In the diagram. PQR is an isosceles triangle. If the perimeter of the triangle is 28 cm, find the:
a. values of x and y;
b. lengths of the sides of the triangle.
In triangle PQR the three sides are marked as follows: \(|PQ| = 2y + x\), \(|QR| = 4y\) and \(|PR| = 6y - 2x + 1\). Since PQR is isosceles the two slant sides are equal, \(|QR| = |PR|\).
(a) Values of x and y
Perimeter equation:
\[ (2y + x) + 4y + (6y - 2x + 1) = 28 \]
\[ 12y - x + 1 = 28 \quad\Rightarrow\quad 12y - x = 27 \quad\text{...(1)} \]
Isosceles equation \((|QR| = |PR|)\):
\[ 4y = 6y - 2x + 1 \quad\Rightarrow\quad 2x - 2y = 1 \quad\text{...(2)} \]
From (1), \(x = 12y - 27\). Substituting into (2):
\[ 2(12y - 27) - 2y = 1 \Rightarrow 24y - 54 - 2y = 1 \Rightarrow 22y = 55 \]

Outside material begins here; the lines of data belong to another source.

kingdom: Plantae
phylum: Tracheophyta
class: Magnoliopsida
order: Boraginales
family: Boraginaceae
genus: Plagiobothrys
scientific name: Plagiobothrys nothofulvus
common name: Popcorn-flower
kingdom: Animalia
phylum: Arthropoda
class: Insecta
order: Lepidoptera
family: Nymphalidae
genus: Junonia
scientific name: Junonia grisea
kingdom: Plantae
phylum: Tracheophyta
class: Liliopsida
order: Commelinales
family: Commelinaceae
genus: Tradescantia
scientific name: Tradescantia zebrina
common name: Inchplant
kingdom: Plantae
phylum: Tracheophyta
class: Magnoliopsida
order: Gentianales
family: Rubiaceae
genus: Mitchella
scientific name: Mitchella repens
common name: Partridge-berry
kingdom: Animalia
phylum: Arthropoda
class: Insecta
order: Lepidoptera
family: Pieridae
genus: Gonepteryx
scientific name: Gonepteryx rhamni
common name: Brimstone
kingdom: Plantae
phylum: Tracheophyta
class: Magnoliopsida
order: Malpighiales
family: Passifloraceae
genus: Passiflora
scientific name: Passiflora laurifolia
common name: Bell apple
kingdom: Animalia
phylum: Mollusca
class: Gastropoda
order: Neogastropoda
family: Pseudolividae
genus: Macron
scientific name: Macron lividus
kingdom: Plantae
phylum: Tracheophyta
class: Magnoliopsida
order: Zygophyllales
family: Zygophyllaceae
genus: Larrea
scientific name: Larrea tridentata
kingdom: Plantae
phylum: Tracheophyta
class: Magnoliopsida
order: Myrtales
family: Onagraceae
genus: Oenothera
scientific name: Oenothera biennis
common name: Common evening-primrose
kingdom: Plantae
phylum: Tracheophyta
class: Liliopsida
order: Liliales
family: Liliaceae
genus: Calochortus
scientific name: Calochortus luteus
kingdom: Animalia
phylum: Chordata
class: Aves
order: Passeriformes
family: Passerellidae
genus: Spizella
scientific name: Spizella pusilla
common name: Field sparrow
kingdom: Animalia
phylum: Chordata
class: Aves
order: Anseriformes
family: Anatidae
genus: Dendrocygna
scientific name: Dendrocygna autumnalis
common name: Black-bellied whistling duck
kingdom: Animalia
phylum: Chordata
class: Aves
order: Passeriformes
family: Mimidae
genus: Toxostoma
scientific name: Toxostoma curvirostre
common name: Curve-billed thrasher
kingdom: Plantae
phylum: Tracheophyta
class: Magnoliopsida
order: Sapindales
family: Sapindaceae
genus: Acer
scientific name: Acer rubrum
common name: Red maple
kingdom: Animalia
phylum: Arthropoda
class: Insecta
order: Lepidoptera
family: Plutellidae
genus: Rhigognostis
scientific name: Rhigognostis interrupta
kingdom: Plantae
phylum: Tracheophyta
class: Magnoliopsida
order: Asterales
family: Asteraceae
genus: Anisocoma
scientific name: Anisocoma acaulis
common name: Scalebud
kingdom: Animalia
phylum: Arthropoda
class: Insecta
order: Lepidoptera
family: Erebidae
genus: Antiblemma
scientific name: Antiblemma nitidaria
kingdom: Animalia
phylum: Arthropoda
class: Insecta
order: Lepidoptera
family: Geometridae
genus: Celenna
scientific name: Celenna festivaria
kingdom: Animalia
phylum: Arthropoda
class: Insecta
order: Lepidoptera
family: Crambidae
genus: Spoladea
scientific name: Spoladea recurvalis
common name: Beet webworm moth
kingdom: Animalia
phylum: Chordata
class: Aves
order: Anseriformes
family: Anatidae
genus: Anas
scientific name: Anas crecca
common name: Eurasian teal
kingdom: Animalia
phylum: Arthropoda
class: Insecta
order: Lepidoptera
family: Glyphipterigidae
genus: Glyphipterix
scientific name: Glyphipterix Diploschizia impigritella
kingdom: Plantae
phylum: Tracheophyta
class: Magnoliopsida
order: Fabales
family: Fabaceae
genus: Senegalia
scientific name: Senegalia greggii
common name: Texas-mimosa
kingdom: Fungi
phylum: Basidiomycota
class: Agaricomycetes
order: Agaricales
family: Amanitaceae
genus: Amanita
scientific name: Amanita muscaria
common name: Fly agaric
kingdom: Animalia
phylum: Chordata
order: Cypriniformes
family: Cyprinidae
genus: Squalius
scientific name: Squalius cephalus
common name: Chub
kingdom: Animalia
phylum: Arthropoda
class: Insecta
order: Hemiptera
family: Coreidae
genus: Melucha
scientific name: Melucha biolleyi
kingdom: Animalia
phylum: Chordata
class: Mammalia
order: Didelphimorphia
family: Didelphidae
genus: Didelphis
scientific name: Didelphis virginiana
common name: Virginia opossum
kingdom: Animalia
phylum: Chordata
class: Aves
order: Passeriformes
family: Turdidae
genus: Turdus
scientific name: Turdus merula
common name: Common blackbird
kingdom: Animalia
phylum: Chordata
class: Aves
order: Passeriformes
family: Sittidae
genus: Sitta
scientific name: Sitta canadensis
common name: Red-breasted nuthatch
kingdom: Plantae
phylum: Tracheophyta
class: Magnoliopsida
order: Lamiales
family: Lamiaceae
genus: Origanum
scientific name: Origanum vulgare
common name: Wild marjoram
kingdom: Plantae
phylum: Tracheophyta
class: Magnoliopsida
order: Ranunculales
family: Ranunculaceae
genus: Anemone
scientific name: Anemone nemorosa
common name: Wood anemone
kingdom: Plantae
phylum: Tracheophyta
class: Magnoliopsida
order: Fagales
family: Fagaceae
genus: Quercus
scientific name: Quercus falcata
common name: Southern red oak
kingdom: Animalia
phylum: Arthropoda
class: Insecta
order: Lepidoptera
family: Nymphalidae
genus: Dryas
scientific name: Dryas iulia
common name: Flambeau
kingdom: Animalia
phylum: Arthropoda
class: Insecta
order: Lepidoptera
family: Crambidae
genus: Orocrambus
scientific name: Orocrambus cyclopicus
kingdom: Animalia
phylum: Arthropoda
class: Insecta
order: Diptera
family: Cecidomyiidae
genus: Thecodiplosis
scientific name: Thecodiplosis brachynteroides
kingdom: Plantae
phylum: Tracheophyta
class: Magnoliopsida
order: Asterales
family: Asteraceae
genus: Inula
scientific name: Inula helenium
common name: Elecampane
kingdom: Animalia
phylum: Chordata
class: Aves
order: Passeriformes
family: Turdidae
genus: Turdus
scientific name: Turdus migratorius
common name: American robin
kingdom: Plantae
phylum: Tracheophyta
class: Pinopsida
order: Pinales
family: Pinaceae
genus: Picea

\[ y = \frac{55}{22} = \frac{5}{2} = 2\tfrac{1}{2} \]
\[ x = 12\left(\tfrac{5}{2}\right) - 27 = 30 - 27 = 3 \]
Hence x = 3 and y = 2\(\tfrac{1}{2}\) (i.e. 2.5).
(b) Lengths of the sides
- \(|PQ| = 2y + x = 2\left(\tfrac{5}{2}\right) + 3 = 5 + 3 = \textbf{8 cm}\)
- \(|QR| = 4y = 4\left(\tfrac{5}{2}\right) = \textbf{10 cm}\)
- \(|PR| = 6y - 2x + 1 = 6\left(\tfrac{5}{2}\right) - 2(3) + 1 = 15 - 6 + 1 = \textbf{10 cm}\)
Check: \(8 + 10 + 10 = 28\) cm, which agrees with the given perimeter, and \(|QR| = |PR| = 10\) cm confirms the triangle is isosceles.